(ENTRIES PROVIDED)
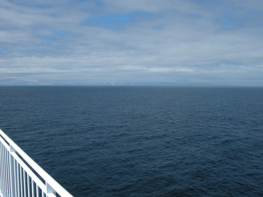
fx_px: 266
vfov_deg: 40.7
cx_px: 132
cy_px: 98
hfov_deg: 52.6
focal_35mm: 35
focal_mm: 7.5
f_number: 6.8
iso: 100
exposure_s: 1/425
(End ENTRIES PROVIDED)
» **INSTRUCTIONS TO FOLLOW**
Here the records must be restated exactly, minus any images.

» **OUTPUT FOR THIS TASK**
fx_px: 266
vfov_deg: 40.7
cx_px: 132
cy_px: 98
hfov_deg: 52.6
focal_35mm: 35
focal_mm: 7.5
f_number: 6.8
iso: 100
exposure_s: 1/425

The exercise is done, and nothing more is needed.